October 10, 2011Research in Motion cut Blackberry service to most of Europe for 6 hours due to a power failure in their Slough, UK data center. The outage caused service disruptions for 3 days worldwide.

August 11, 2011Colo4 in Dallas, TX failed an automatic transfer switch, resulting in a 6 hour power outage.

August 7, 2011 - Amazon Web Services Dublin, Ireland data center lost power due to a generator phase-synchronization error, disrupting service to the EU West region.

The Power of N

If you have been in or around data centers over the last 10 years, you have experienced the power of N. This single letter drives the architectural standards and design philosophies of the entire data center industry. There a lot of N’s in the data center industry -- N, 2N, N+1, N+2, and (2(N+1)).

Now RagingWire is introducing a new N called 2N+2. Why are we doing this? Well the other N’s didn’t measure up to the task of describing our patented critical infrastructure architecture.

What is N?
N is the amount of something you need in order to deliver a service or load. For an IT shop, N could be the number of servers you need to deliver a defined processing capacity. In a data center, N could be the number of UPSs (uninterruptible power supplies), generators, MSB (main switchboards) you need to deliver a power load. Of course in an N configuration, you need to hold constant the capacity of each element that makes up the N.

With N as your base, the next step is to identify the number of spare devices and complete backup units in your configuration. For example, let’s say you need 10 servers to run a cloud application. If you have a total of 14 interconnected servers with 10 production devices and four spare units, then you have an N+4 design. If you have two independent configurations of 10 servers each that can back each other up, then you have a 2N design.

N is a useful approach when describing the world of physical devices to deliver a certain capacity. The challenge is information technology and data centers are becoming increasing virtualized where pools of capacity are available and dynamically configurable. Devices still matter, but so does continuous monitoring and dynamic management of the capacity those devices deliver.

2N+2 Delivers 100% Availability
RagingWire’s patented 2N+2 design describes the physical devices, virtualized capacity, and PLCs (programmable logic controls) that enable us to deliver a data center with 100% availability even during maintenance periods and a utility outage.

We call the PLCs and integrated data center infrastructure management (DCIM) system, N-MatrixTM. With N-Matrix, we can combine our 2N power paths and N+2 critical infrastructure to deliver a 2N+2 data center – the most reliable data center design in the world.

Technology is great, but it’s all about the people

Often, when we take potential customers through our data centers and show them our patented technology, they remark at what incredible technology we have designed and implemented. My first response is always this: it is a result of the people we hire to design, build, and operate our data centers. My two priorities in anything we do are availability of the customer application and outstanding customer service. These are enabled by technology, but driven by people. As demonstrated by numerous studies in the data center industry and from my previous life in the nuclear industry, people remain and are still the leading cause of downtime in data centers (more on that in follow-on posts).

[EXERCISE A]
Reproduce the dataset records word for word, leaving out the pictures.
The dataset records that follow are unrelated to the text on data center power design.

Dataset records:
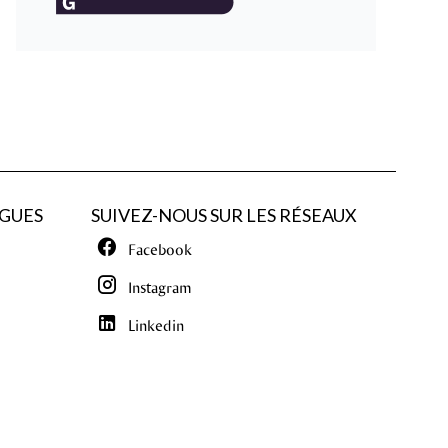
GUES
SUIVEZ-NOUS SUR LES RÉSEAUX
Facebook
Instagram
Linkedin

[EXERCISE B]
Quote the passage from the text on data center power design, starting at "Now RagingWire is" and ending at "critical infrastructure architecture.".

[YOUR RESPONSE A]
GUES
SUIVEZ-NOUS SUR LES RÉSEAUX
Facebook
Instagram
Linkedin

[YOUR RESPONSE B]
Now RagingWire is introducing a new N called 2N+2. Why are we doing this? Well the other N’s didn’t measure up to the task of describing our patented critical infrastructure architecture.